··· RECORDS PROVIDED ···

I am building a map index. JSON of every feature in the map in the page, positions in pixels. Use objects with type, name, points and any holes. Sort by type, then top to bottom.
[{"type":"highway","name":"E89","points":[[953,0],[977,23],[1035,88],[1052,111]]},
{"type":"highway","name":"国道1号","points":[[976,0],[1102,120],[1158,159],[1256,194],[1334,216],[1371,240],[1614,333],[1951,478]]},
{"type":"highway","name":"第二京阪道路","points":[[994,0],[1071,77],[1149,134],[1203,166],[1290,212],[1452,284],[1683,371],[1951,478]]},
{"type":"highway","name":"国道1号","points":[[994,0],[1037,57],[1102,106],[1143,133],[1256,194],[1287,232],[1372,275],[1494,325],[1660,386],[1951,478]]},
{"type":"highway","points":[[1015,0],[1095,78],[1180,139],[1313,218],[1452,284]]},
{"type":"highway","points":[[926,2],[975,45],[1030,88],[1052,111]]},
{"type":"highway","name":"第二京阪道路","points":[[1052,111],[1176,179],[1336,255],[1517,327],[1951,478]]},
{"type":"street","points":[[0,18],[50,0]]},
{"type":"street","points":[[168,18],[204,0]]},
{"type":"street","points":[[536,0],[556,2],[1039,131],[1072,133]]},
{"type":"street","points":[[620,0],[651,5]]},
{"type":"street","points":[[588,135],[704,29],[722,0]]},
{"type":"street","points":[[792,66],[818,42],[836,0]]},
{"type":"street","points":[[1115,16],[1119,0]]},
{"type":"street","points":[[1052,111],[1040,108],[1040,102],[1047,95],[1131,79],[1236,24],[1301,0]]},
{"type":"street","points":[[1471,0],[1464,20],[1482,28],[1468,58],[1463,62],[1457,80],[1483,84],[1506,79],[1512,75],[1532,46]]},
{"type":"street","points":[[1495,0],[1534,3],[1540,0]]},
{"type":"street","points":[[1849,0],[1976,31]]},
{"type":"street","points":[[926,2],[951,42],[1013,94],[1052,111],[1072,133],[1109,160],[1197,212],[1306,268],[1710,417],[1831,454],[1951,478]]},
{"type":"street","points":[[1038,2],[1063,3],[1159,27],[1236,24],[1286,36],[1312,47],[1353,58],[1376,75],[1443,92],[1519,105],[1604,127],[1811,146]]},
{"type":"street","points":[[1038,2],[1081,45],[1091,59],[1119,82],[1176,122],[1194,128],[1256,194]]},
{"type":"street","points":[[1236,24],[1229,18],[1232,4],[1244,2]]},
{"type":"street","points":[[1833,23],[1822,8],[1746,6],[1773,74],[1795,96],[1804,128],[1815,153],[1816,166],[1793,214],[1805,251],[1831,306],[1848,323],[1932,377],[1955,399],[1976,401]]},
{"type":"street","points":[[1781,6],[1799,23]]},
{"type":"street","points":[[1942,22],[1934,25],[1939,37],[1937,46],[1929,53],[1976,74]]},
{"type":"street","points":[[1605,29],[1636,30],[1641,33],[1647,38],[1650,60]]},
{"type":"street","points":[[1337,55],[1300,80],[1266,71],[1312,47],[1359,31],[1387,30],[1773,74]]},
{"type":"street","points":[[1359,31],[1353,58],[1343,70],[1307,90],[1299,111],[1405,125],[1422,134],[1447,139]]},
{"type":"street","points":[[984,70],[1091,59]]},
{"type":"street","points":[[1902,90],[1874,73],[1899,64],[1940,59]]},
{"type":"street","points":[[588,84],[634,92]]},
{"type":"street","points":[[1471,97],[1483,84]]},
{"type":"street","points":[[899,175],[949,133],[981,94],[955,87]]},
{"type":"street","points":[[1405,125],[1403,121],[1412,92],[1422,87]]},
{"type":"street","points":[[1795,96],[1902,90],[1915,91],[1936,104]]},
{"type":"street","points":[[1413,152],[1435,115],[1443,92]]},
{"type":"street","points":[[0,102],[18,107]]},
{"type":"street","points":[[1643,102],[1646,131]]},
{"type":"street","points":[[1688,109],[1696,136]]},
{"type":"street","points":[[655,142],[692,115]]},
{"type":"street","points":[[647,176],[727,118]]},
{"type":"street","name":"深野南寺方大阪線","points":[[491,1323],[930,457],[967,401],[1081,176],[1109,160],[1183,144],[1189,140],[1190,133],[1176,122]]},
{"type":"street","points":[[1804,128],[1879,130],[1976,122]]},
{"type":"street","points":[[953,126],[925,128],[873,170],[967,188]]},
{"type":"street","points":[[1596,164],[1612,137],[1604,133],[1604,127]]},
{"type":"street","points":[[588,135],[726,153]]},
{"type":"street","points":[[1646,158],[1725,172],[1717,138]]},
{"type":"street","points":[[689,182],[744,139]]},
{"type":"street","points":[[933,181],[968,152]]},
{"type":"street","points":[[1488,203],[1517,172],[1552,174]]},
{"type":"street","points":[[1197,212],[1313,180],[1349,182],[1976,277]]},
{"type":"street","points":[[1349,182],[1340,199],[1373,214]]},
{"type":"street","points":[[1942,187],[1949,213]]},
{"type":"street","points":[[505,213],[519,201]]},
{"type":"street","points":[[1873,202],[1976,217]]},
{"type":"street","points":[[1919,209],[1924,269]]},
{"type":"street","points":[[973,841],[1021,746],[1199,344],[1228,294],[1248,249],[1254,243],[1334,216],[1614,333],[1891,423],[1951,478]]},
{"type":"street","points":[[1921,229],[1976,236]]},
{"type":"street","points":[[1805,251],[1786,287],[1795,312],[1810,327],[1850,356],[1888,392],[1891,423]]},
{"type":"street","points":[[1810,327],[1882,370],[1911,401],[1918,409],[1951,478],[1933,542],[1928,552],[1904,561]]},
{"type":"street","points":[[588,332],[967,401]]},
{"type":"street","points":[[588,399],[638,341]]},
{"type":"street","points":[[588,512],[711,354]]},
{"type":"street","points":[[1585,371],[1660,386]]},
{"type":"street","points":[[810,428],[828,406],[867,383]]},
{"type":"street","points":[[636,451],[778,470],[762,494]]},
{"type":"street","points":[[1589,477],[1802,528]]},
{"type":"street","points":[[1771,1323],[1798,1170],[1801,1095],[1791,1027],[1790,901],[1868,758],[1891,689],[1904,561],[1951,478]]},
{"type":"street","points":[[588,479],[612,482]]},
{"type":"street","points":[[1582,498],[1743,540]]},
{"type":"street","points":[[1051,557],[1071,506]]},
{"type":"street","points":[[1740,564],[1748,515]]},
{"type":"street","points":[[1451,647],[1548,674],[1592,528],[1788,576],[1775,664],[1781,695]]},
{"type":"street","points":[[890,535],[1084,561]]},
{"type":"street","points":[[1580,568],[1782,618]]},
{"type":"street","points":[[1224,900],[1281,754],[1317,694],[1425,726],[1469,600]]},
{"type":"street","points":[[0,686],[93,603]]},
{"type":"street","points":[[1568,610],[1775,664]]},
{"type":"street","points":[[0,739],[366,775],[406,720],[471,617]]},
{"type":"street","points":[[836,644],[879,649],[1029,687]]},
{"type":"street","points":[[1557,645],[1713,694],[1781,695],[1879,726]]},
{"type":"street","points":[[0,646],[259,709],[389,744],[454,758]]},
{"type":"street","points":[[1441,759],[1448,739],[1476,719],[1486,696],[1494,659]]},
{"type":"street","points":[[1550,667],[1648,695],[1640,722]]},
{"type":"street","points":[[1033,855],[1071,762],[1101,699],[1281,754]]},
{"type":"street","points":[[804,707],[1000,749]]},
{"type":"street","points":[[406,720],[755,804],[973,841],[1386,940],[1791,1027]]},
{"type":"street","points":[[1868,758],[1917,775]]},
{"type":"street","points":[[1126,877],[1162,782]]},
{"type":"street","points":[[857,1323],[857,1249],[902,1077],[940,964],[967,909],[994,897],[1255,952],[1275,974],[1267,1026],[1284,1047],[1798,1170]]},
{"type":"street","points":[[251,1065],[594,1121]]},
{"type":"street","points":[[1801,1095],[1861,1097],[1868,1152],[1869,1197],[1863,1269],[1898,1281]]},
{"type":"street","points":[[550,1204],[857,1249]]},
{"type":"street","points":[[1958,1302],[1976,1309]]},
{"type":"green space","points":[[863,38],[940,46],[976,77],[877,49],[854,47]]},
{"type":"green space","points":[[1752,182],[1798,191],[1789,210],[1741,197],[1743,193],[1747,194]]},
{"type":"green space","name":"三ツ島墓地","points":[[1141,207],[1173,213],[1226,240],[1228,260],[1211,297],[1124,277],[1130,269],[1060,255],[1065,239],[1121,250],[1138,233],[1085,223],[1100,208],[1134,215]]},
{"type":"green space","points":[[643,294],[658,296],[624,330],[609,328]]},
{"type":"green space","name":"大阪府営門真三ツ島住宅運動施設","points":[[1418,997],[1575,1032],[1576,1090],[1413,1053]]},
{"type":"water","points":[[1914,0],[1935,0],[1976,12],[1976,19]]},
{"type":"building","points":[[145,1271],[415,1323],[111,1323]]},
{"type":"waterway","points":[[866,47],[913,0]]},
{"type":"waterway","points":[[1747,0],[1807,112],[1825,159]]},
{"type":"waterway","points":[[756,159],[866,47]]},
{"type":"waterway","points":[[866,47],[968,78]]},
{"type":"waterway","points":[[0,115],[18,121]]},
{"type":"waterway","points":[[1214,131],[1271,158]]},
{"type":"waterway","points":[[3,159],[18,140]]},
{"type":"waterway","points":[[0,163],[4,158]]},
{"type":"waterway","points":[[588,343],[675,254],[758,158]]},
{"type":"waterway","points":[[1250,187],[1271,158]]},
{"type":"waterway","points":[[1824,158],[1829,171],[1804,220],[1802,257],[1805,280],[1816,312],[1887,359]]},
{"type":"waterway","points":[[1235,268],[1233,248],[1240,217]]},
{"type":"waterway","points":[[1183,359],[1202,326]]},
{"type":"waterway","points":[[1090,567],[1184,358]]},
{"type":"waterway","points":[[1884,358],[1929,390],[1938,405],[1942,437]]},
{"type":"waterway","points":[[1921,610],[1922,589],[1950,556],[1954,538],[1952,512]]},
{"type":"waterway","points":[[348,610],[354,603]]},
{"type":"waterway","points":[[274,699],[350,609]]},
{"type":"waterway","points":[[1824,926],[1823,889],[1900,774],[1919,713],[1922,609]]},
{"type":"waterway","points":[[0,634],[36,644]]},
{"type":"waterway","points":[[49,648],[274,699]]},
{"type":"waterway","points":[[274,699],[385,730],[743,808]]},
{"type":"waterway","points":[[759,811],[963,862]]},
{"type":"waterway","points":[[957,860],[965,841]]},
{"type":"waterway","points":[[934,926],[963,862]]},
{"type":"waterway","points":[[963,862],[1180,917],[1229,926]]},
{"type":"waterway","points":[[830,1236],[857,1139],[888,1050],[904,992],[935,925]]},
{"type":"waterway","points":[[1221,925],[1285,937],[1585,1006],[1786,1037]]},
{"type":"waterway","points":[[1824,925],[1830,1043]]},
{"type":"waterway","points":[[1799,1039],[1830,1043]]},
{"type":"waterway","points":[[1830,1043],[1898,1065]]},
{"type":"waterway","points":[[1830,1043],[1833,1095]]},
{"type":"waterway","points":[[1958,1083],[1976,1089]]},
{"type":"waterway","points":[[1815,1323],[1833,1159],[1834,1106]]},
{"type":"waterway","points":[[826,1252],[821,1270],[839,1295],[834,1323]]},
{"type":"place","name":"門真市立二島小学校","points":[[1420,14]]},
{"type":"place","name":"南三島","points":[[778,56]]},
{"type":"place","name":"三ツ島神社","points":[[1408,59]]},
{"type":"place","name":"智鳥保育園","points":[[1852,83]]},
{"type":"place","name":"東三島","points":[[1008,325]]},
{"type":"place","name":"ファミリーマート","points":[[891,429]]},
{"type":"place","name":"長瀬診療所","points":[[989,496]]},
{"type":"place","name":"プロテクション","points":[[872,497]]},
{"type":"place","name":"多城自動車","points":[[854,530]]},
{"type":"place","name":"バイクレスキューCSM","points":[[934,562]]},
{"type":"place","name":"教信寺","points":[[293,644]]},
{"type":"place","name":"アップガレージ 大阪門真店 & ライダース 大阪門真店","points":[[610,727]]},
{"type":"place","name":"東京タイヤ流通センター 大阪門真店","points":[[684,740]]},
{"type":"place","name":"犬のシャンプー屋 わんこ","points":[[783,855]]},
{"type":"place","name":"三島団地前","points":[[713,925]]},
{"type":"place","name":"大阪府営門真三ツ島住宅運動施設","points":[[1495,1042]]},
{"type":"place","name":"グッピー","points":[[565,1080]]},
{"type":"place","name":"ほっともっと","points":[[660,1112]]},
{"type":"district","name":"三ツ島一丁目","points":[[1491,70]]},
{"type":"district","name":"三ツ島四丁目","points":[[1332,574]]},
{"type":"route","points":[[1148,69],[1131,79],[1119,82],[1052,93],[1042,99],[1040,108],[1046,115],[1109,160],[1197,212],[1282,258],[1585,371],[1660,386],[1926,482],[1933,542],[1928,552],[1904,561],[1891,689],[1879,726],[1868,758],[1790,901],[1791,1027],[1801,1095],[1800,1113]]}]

···

Figure out how many lines of the material above hold the word "大阪門真店", and answer with that number only.

• REPLY: 2